> _ACTIVITY_:
Please rewrite the lines of the listing starting at the line that contains "The page will reload when you make changes.\" and ending at the line that contains "You may also", replacing "reload" with "refresh" and leaving everything else unchanged.

┄┄┄┄┄┄

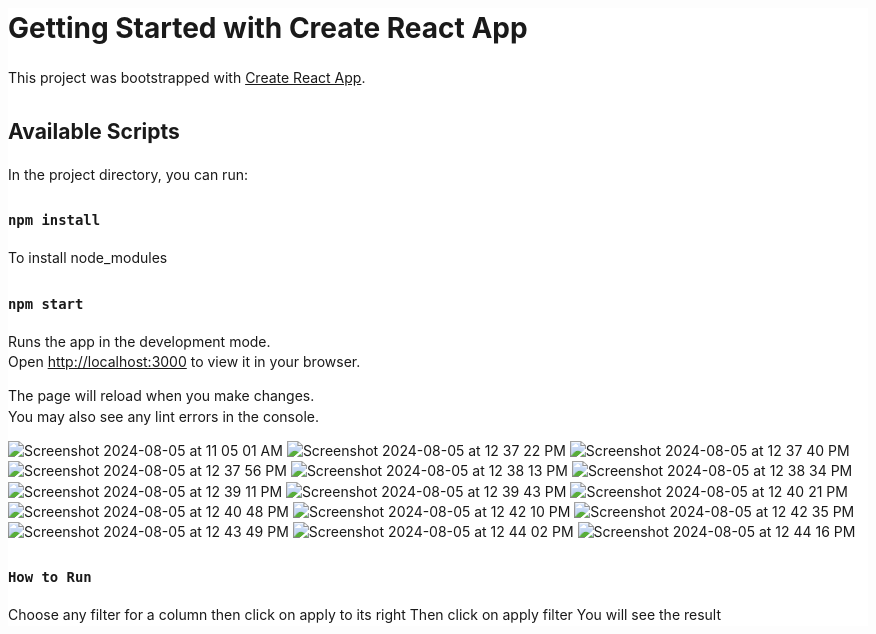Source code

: # Getting Started with Create React App

This project was bootstrapped with [Create React App](https://github.com/facebook/create-react-app).

## Available Scripts

In the project directory, you can run:

### `npm install`

To install node_modules

### `npm start`

Runs the app in the development mode.\
Open [http://localhost:3000](http://localhost:3000) to view it in your browser.

The page will reload when you make changes.\
You may also see any lint errors in the console.

<img width="1011" alt="Screenshot 2024-08-05 at 11 05 01 AM" src="https://github.com/user-attachments/assets/5518489c-a608-42cd-9890-c97a2fb5f8cc">
<img width="762" alt="Screenshot 2024-08-05 at 12 37 22 PM" src="https://github.com/user-attachments/assets/cb279eb3-93a8-429b-8cc0-f1d5ab9041eb">
<img width="760" alt="Screenshot 2024-08-05 at 12 37 40 PM" src="https://github.com/user-attachments/assets/b2370dcf-0fc5-4897-918d-462bcc4d19e0">
<img width="753" alt="Screenshot 2024-08-05 at 12 37 56 PM" src="https://github.com/user-attachments/assets/8ed47a16-5343-40bf-9813-efd511b607af">
<img width="757" alt="Screenshot 2024-08-05 at 12 38 13 PM" src="https://github.com/user-attachments/assets/6b9ce156-a10b-42d9-af65-a8aa63442341">
<img width="756" alt="Screenshot 2024-08-05 at 12 38 34 PM" src="https://github.com/user-attachments/assets/4c74d726-3eae-4cad-8e3f-7785d5a53c59">
<img width="751" alt="Screenshot 2024-08-05 at 12 39 11 PM" src="https://github.com/user-attachments/assets/90f5a80d-6aee-4274-8a84-d865780718d9">
<img width="752" alt="Screenshot 2024-08-05 at 12 39 43 PM" src="https://github.com/user-attachments/assets/733dee54-fa5d-44a1-a2a3-c8aa8f952b42">
<img width="768" alt="Screenshot 2024-08-05 at 12 40 21 PM" src="https://github.com/user-attachments/assets/78f5fec2-2267-4e2f-be90-5cc1f53f56f6">
<img width="766" alt="Screenshot 2024-08-05 at 12 40 48 PM" src="https://github.com/user-attachments/assets/ff11ff8a-6e83-42e6-888b-80e82cc9a963">
<img width="767" alt="Screenshot 2024-08-05 at 12 42 10 PM" src="https://github.com/user-attachments/assets/b6035ac3-fbf7-461f-a67b-20dfbe01c639">
<img width="759" alt="Screenshot 2024-08-05 at 12 42 35 PM" src="https://github.com/user-attachments/assets/126ca793-7315-4b16-a0ec-2dcbabd393ea">
<img width="766" alt="Screenshot 2024-08-05 at 12 43 49 PM" src="https://github.com/user-attachments/assets/98c30727-5c03-4671-9813-eb0753be505d">
<img width="765" alt="Screenshot 2024-08-05 at 12 44 02 PM" src="https://github.com/user-attachments/assets/9a142d9e-9430-4d37-961d-0d681a94897f">
<img width="760" alt="Screenshot 2024-08-05 at 12 44 16 PM" src="https://github.com/user-attachments/assets/58622aef-257d-4d97-a7e5-4c007b166133">





### `How to Run`

Choose any filter for a column then click on apply to its right
Then click on apply filter
You will see the result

┄┄┄┄┄┄

> _RESPONSE TO THE EXERCISE_:
The page will refresh when you make changes.\
You may also see any lint errors in the console.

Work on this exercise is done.